QUOTED PASSAGE:
The Soviet Experience - Volume 1
String Quartets by Dmitri Shostakovich and his Contemporaries
Dmitri SHOSTAKOVICH (1906-1975)
String Quartet No. 5 in B flat major, Op. 92 (1952) [31:45]
String Quartet No. 6 in G major, Op. 101 (1956) [25:38]
String Quartet No. 7 in F sharp minor, Op. 108 (1960) [12:13]
String Quartet No. 8 in C minor, Op. 110 (1960) [21:56]
Nikolai MYASKOVSKY (1881-1950)
String Quartet No.13 in A minor, Op.86 (1949) [25:36]
Pacifica Quartet (Simin Ganatra (violin); Sibbi Bernhardsson (violin); Masumi Per Rostad (viola); Brandon Vamos (cello))
rec. 24-25 July, 3-5 September 2010, 1 February and 14-15 May 2011, Foellinger Great Hall, Krannert Center, University of Illinois, Champaign-Urbana, Illinois, USA
CEDILLE RECORDS CDR 90000 127 [60:05]
The Pacifica’s plan to give the Chicago premičre of all Shostakovich’s Fifteen String Quartets over 10 concerts during the 2010/11 concert season was the inspiration behind the Soviet Arts Experience festival in Chicago. Lead by the University of Chicago in 2010-12 the Soviet Arts Experience is an extensive collaborative project uniting a number of the city’s arts institutions. It serves as a showcase for works created by artists under (and in response to) the Politburo of the Soviet Union. In the spirit of the ‘Soviet Arts Experience’ the Pacifica and Cedille intend to release a cycle of music from Shostakovich and his contemporaries. This first volume comprises four String Quartets from Shostakovich and a single Quartet by Nikolai Miaskovsky (Myaskovsky).

CHECK YOUR UNDERSTANDING:
1 – Rewrite the part of the album listing that opens with the words containing "The Soviet Experience" and closes with "Nikolai MYASKOVSKY (1881-1950)", swapping "Op." for "Opus".
2 – List every member of the Pacifica Quartet named in the album listing, each with the instrument given.
3 – Answer these from the album listing:
(a) In what year was Myaskovsky's String Quartet No. 13 composed?
(b) Over how many concerts did the Pacifica plan to give the Chicago premiere of all of Shostakovich's string quartets?
(c) Which institution led the Soviet Arts Experience?

DATA:
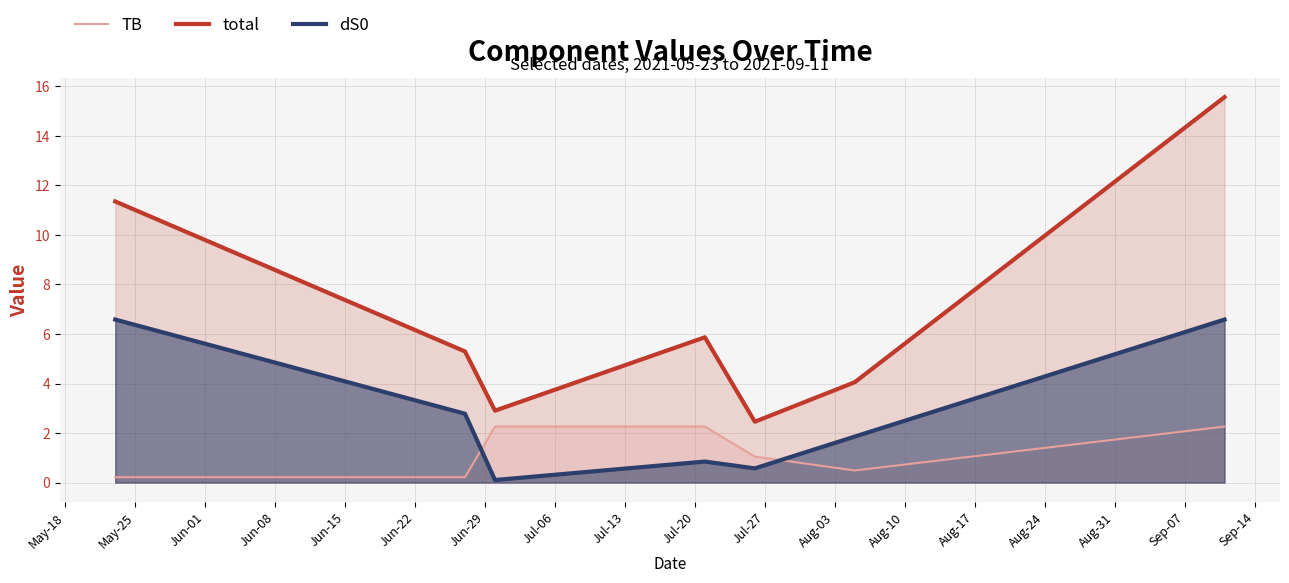

What is the difference between the maximum and minimum values in the dS0 series?

6.5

SOLUTIONS BELOW:
1 –
The Soviet Experience - Volume 1
String Quartets by Dmitri Shostakovich and his Contemporaries
Dmitri SHOSTAKOVICH (1906-1975)
String Quartet No. 5 in B flat major, Opus 92 (1952) [31:45]
String Quartet No. 6 in G major, Opus 101 (1956) [25:38]
String Quartet No. 7 in F sharp minor, Opus 108 (1960) [12:13]
String Quartet No. 8 in C minor, Opus 110 (1960) [21:56]
Nikolai MYASKOVSKY (1881-1950)

2 –
Simin Ganatra (violin)
Sibbi Bernhardsson (violin)
Masumi Per Rostad (viola)
Brandon Vamos (cello)

3 –
(a) 1949
(b) 10
(c) The University of Chicago